Unsurprisingly, the best shape to do OBL from is square/square _if_ you're already in that shape. If you include the slices needed to get to the chosen shape, though, good fists ("l.fist/r.fist" in the above table) wins: it's over half a slice move better than solving cubeshape then doing OBL normally! In fact, normal cubeshape-then-OBL is tenth place in this list.

Now, the drawbacks:
1. This doesn't work with CSP.
2. Solving OBL from any asymmetrical shape will require 4900 algs. You can allow swapping the top/bottom layers to cut this by half (just insert a (6,6) before the last slice), but that's still 2450 algs.

It's absolutely, 100% not viable for actual speedsolving.

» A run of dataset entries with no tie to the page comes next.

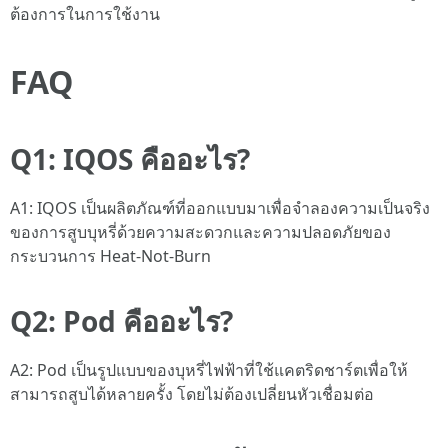
ต้องการในการใช้งาน
FAQ
Q1: IQOS คืออะไร?
A1: IQOS เป็นผลิตภัณฑ์ที่ออกแบบมาเพื่อจำลองความเป็นจริง
ของการสูบบุหรี่ด้วยความสะดวกและความปลอดภัยของ
กระบวนการ Heat-Not-Burn
Q2: Pod คืออะไร?
A2: Pod เป็นรูปแบบของบุหรี่ไฟฟ้าที่ใช้แคตริดชาร์ตเพื่อให้
สามารถสูบได้หลายครั้ง โดยไม่ต้องเปลี่ยนหัวเชื่อมต่อ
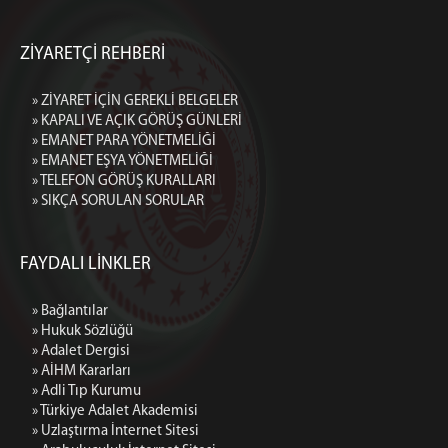
ZİYARETÇİ REHBERİ
» ZİYARET İÇİN GEREKLİ BELGELER
» KAPALI VE AÇIK GÖRÜŞ GÜNLERİ
» EMANET PARA YÖNETMELİĞİ
» EMANET EŞYA YÖNETMELİĞİ
» TELEFON GÖRÜŞ KURALLARI
» SIKÇA SORULAN SORULAR
FAYDALI LİNKLER
» Bağlantılar
» Hukuk Sözlüğü
» Adalet Dergisi
» AİHM Kararları
» Adli Tıp Kurumu
» Türkiye Adalet Akademisi
» Uzlaştırma İnternet Sitesi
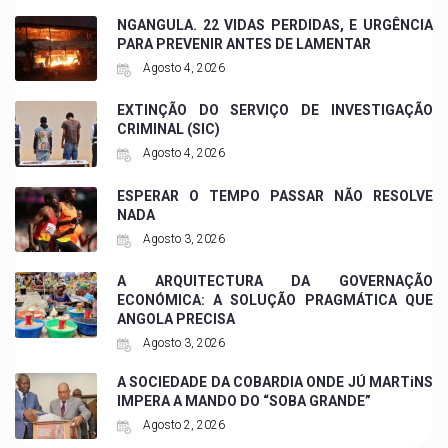
NGANGULA. 22 VIDAS PERDIDAS, E URGÊNCIA
PARA PREVENIR ANTES DE LAMENTAR
Agosto 4, 2026
EXTINÇÃO DO SERVIÇO DE INVESTIGAÇÃO
CRIMINAL (SIC)
Agosto 4, 2026
ESPERAR O TEMPO PASSAR NÃO RESOLVE
NADA
Agosto 3, 2026
A ARQUITECTURA DA GOVERNAÇÃO
ECONÓMICA: A SOLUÇÃO PRAGMÁTICA QUE
ANGOLA PRECISA
Agosto 3, 2026
A SOCIEDADE DA COBARDIA ONDE JÚ MARTiNS
IMPERA A MANDO DO “SOBA GRANDE”
Agosto 2, 2026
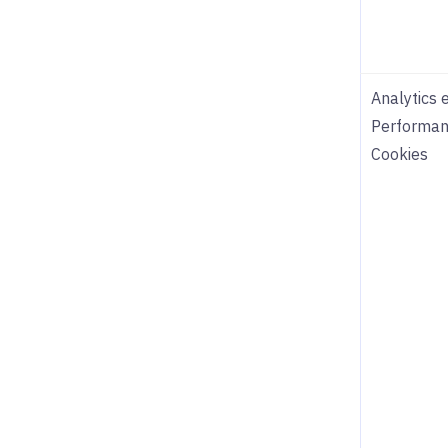
Analytics 
Performa
Cookies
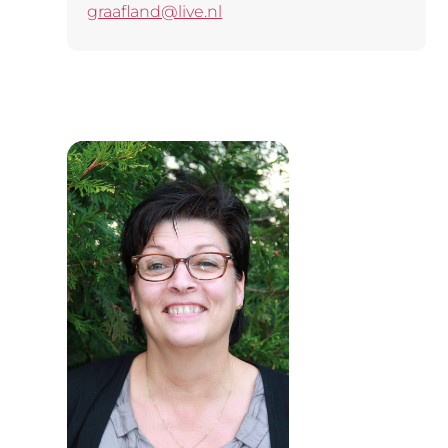
graafland@live.nl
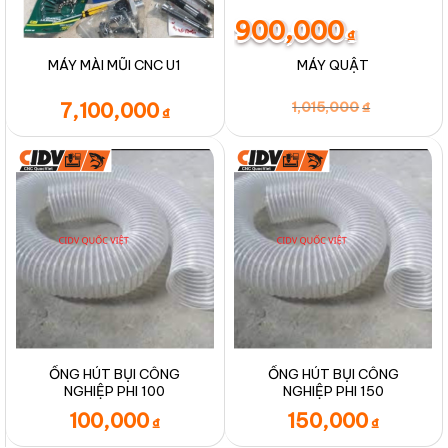
900,000
₫
MÁY MÀI MŨI CNC U1
MÁY QUẬT
Giá
Giá
7,100,000
1,015,000
₫
₫
gốc
hiện
là:
tại
1,015,000₫
là:
900,000₫.
ỐNG HÚT BỤI CÔNG
ỐNG HÚT BỤI CÔNG
NGHIỆP PHI 100
NGHIỆP PHI 150
100,000
150,000
₫
₫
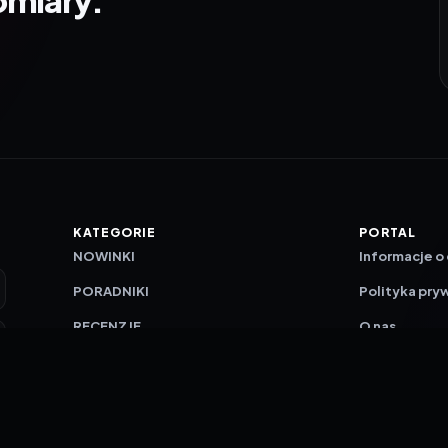
KATEGORIE
PORTAL
NOWINKI
Informacje o
PORADNIKI
Polityka pry
RECENZJE
O nas
TESTY GIER
Skład redakc
Metodologi
Polityka red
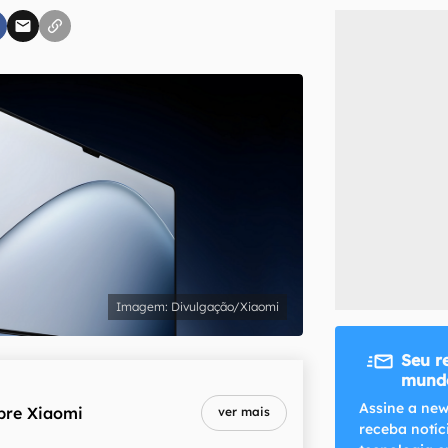
inscreva-se
li, aceito e concordo com os
Termos de Uso e Política de Privacidade do Ca
Divulgação/Xiaomi
Seu r
mundo
Assine a new
bre
Xiaomi
ver mais
receba notíc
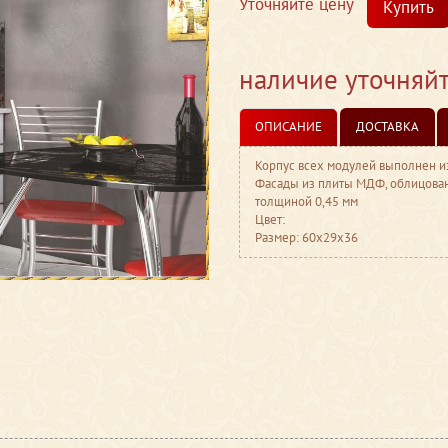
Уточняйте цену
Купить
наличие уточняй
ОПИСАНИЕ
ДОСТАВКА
Корпус всех модулей выполнен и
Фасады из плиты МДФ, облицова
толщиной 0,45 мм
Цвет:
Размер: 60x29x36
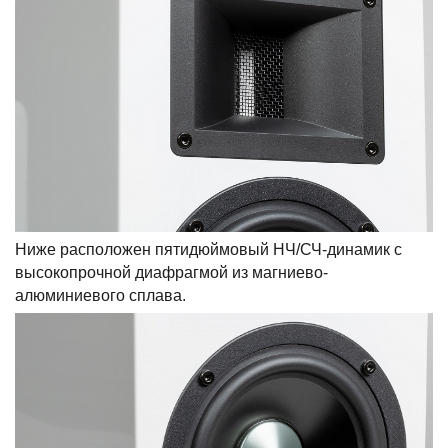
Ниже расположен пятидюймовый НЧ/СЧ-динамик с
высокопрочной диафрагмой из магниево-
алюминиевого сплава.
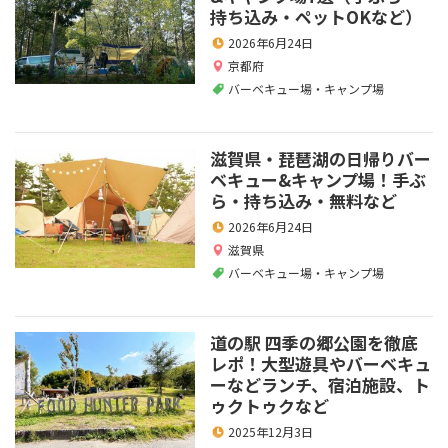
持ち込み・ペットOKなど）
2026年6月24日
京都府
バーベキュー場・キャンプ場
滋賀県・琵琶湖の日帰りバー
ベキュー&キャンプ場！手ぶ
ら・持ち込み・無料など
2026年6月24日
滋賀県
バーベキュー場・キャンプ場
道の駅 四季の郷公園を徹底
レポ！大型遊具やバーベキュ
ーなどランチ、宿泊施設、ト
ゥクトゥクなど
2025年12月3日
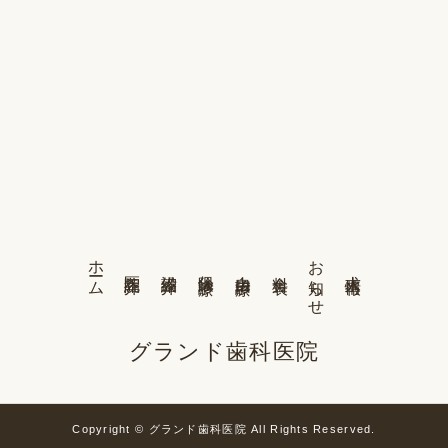
ホーム
お知らせ
医院紹介
設備紹介
保険診療
自由診療
求人情報
料金表
グランド歯科医院
Copyright © グランド歯科医院 All Rights Reserved.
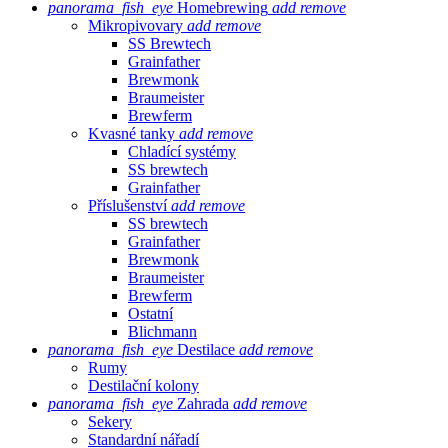
panorama_fish_eye
Homebrewing
add
remove
Mikropivovary
add
remove
SS Brewtech
Grainfather
Brewmonk
Braumeister
Brewferm
Kvasné tanky
add
remove
Chladící systémy
SS brewtech
Grainfather
Příslušenství
add
remove
SS brewtech
Grainfather
Brewmonk
Braumeister
Brewferm
Ostatní
Blichmann
panorama_fish_eye
Destilace
add
remove
Rumy
Destilační kolony
panorama_fish_eye
Zahrada
add
remove
Sekery
Standardní nářadí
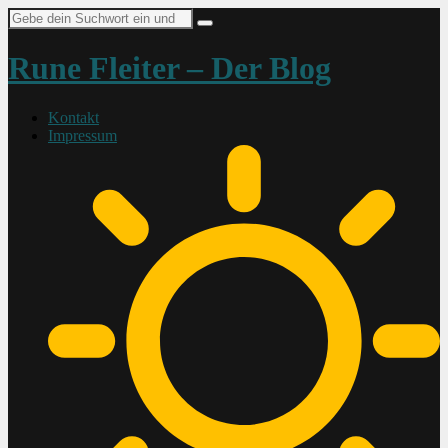
Suche
nach:
Rune Fleiter – Der Blog
Kontakt
Impressum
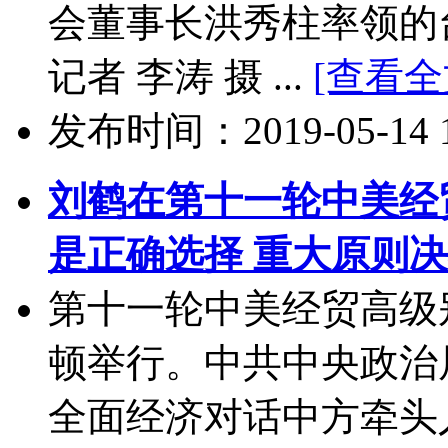
会董事长洪秀柱率领的
记者 李涛 摄 ...
[查看全
发布时间：2019-05-14 11
刘鹤在第十一轮中美经
是正确选择 重大原则
第十一轮中美经贸高级别
顿举行。中共中央政治
全面经济对话中方牵头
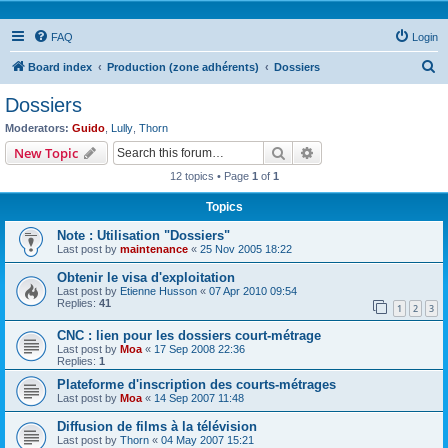
FAQ
Login
S
Board index
Production (zone adhérents)
Dossiers
e
Dossiers
a
Moderators:
Guido
,
Lully
,
Thorn
r
Search
Advanced search
New Topic
c
12 topics • Page
1
of
1
h
Topics
Note : Utilisation "Dossiers"
Last post by
maintenance
«
25 Nov 2005 18:22
Obtenir le visa d'exploitation
Last post by
Etienne Husson
«
07 Apr 2010 09:54
Replies:
41
1
2
3
CNC : lien pour les dossiers court-métrage
Last post by
Moa
«
17 Sep 2008 22:36
Replies:
1
Plateforme d'inscription des courts-métrages
Last post by
Moa
«
14 Sep 2007 11:48
Diffusion de films à la télévision
Last post by
Thorn
«
04 May 2007 15:21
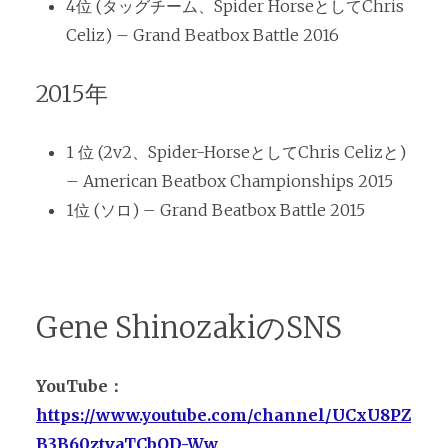
4位 (タッグチーム、Spider HorseとしてChris
Celiz) – Grand Beatbox Battle 2016
2015年
1 位 (2v2、Spider-HorseとしてChris Celizと)
– American Beatbox Championships 2015
1位 (ソロ) – Grand Beatbox Battle 2015
Gene ShinozakiのSNS
YouTube：
https://www.youtube.com/channel/UCxU8PZ
B3B60ztvaTCbQD-Ww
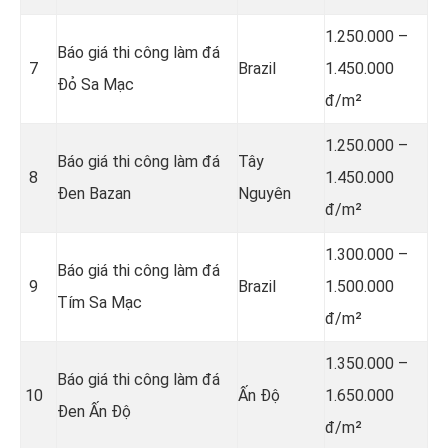
1.250.000 –
Báo giá thi công làm đá
7
Brazil
1.450.000
Đỏ Sa Mạc
đ/m²
1.250.000 –
Báo giá thi công làm đá
Tây
8
1.450.000
Đen Bazan
Nguyên
đ/m²
1.300.000 –
Báo giá thi công làm đá
9
Brazil
1.500.000
Tím Sa Mạc
đ/m²
1.350.000 –
Báo giá thi công làm đá
10
Ấn Độ
1.650.000
Đen Ấn Độ
đ/m²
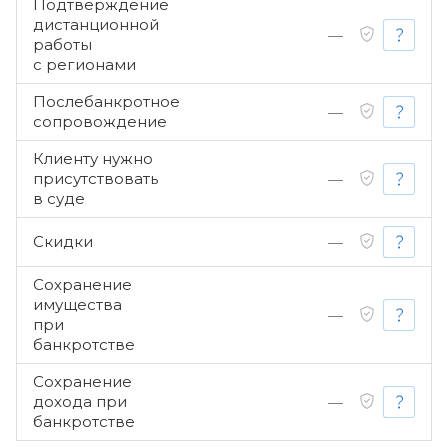
Подтверждение
дистанционной
—
работы
с регионами
Послебанкротное
—
сопровождение
Клиенту нужно
присутствовать
—
в суде
Скидки
—
Сохранение
имущества
—
при
банкротстве
Сохранение
дохода при
—
банкротстве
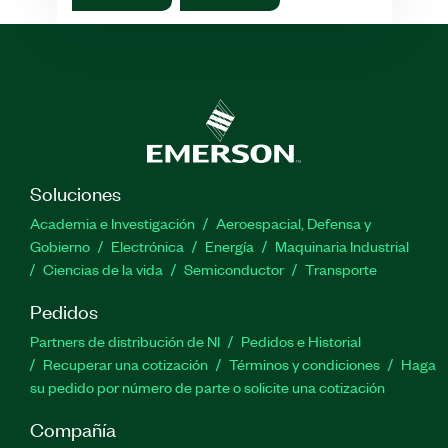
Soluciones
Academia e Investigación
Aeroespacial, Defensa y
Gobierno
Electrónica
Energía
Maquinaria Industrial
Ciencias de la vida
Semiconductor
Transporte
Pedidos
Partners de distribución de NI
Pedidos e Historial
Recuperar una cotización
Términos y condiciones
Haga
su pedido por número de parte o solicite una cotización
Compañía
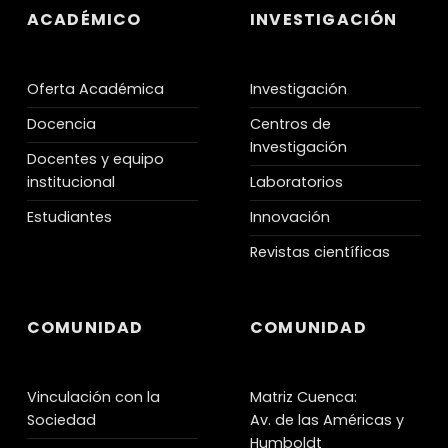
ACADÉMICO
INVESTIGACIÓN
Oferta Académica
Investigación
Docencia
Centros de
Investigación
Docentes y equipo
institucional
Laboratorios
Estudiantes
Innovación
Revistas científicas
COMUNIDAD
COMUNIDAD
Vinculación con la
Matriz Cuenca:
Sociedad
Av. de las Américas y
Humboldt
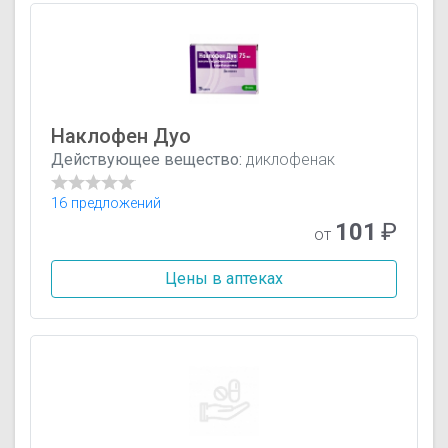
Наклофен Дуо
Действующее вещество:
диклофенак
16 предложений
101
₽
от
Цены в аптеках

You can incorporate CSP into this, but that would double the already huge number of algs, in addition to making inspection even harder.

On another note, cubeshape+OBL from any shape can always be done in at most 8 slices (average optimal 6.7131); CSP+OBL from any shape can always be done in at most 9 slices (average optimal 7.0413).


----------



## Thom S. (Oct 1, 2021)

xyzzy said:


> 1. This doesn't work with CSP.


What if you do CSP up to Good Fist, then CS+OBL, making sure thst every Algorithm doesn't disturb Parity?
Not that it makes this any more viable.


----------



## xyzzy (Oct 1, 2021)

Thom S. said:


> What if you do CSP up to Good Fist, then CS+OBL, making sure thst every Algorithm doesn't disturb Parity?
> Not that it makes this any more viable.


That could work in theory.

My wild guess is that most of the good-fists OBL solutions are just going into cubeshape in one of two ways (this won't affect parity), then doing the normal OBL alg from there, so perhaps it won't "truly" need 2450 algs; you just need to know which of two ways to finish off cubeshape to use. (And maybe it's partially intuitive like normal OBL is?)

Spending this much effort to shave off half a move is pretty silly regardless.


----------